First Sunday of Christmas, December 29, 2013; The Rev. Pamela L. Werntz
Hebrews 2:10-18 It is clear that [Jesus] did not come to help angels.
Matthew 2:13-23 When Herod saw that he had been tricked by the wise men…
O God of our redeeming, grant us the strength, the wisdom and the courage to seek always and everywhere after truth, come when it may, and cost what it will.
I wonder how you hear this story from the Gospel of Matthew’s birth narrative this morning. With Christmas carols ringing in your ears? Do you notice the fulfillment of so much scripture according to Matthew? Are you scratching your head trying to place the various Hebrew bible references? Do you notice Joseph’s many dreams? If you were a Jewish congregation from the first century of the common era, you might all be thinking, “Jacob’s son Joseph was a dreamer and he ended up in Egypt because of it.” If you were a Jewish congregation from the first century, you would know that Ramah was the site of national disaster when Babylonian armies gathered the people of Israel there to begin the forced march of deportation into exile. And you would also think that, “hey! Jesus was just like Moses! Moses survived Pharaoh’s mandate to kill all of the male babies of the Hebrew people.” And when you thought that, you might feel a glimmer of excitement and hope for an exodus from enslavement to the Roman empire!

> [Data to examine]:
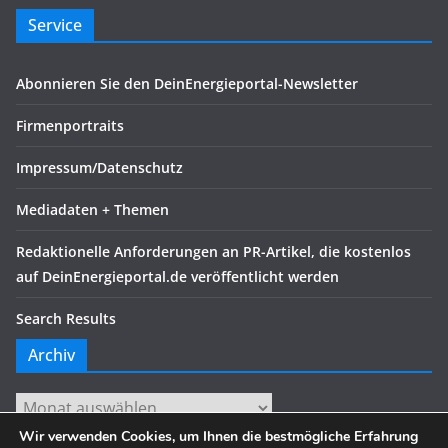
Service
Abonnieren Sie den DeinEnergieportal-Newsletter
Firmenportraits
Impressum/Datenschutz
Mediadaten + Themen
Redaktionelle Anforderungen an PR-Artikel, die kostenlos
auf DeinEnergieportal.de veröffentlicht werden
Search Results
Archiv
Archiv
Wir verwenden Cookies, um Ihnen die bestmögliche Erfahrung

> [Instruction]: Duplicate the passage of the sermon starting with "First Sunday of" and going on through "what it will.". The records are separate material and have no connection to the sermon.

> [Written answer]:
First Sunday of Christmas, December 29, 2013; The Rev. Pamela L. Werntz
Hebrews 2:10-18 It is clear that [Jesus] did not come to help angels.
Matthew 2:13-23 When Herod saw that he had been tricked by the wise men…
O God of our redeeming, grant us the strength, the wisdom and the courage to seek always and everywhere after truth, come when it may, and cost what it will.